PROBLEM TO WORK ON - Extract the entries from the line with "Take the sides" up to and including the line with "In the scene", reproducing each line without any change.

TASK MATERIAL -
===
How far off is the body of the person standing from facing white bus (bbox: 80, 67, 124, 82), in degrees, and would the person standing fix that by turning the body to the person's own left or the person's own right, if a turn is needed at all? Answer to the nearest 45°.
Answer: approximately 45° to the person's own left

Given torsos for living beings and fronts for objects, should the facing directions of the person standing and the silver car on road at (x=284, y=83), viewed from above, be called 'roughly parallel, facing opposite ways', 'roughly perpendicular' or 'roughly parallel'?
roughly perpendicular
===
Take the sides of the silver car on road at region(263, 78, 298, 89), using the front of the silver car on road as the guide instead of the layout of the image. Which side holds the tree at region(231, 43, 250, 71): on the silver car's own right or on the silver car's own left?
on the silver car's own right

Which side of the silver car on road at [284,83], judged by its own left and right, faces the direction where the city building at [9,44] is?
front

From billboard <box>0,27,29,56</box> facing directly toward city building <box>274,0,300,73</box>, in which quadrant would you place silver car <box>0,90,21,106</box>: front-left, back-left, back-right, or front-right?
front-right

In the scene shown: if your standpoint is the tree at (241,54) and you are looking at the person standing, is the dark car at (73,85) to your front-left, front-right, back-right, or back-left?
===
EXERCISE SOLUTION -
Take the sides of the silver car on road at region(263, 78, 298, 89), using the front of the silver car on road as the guide instead of the layout of the image. Which side holds the tree at region(231, 43, 250, 71): on the silver car's own right or on the silver car's own left?
on the silver car's own right

Which side of the silver car on road at [284,83], judged by its own left and right, faces the direction where the city building at [9,44] is?
front

From billboard <box>0,27,29,56</box> facing directly toward city building <box>274,0,300,73</box>, in which quadrant would you place silver car <box>0,90,21,106</box>: front-left, back-left, back-right, or front-right?
front-right

In the scene shown: if your standpoint is the tree at (241,54) and you are looking at the person standing, is the dark car at (73,85) to your front-left, front-right, back-right, or back-left?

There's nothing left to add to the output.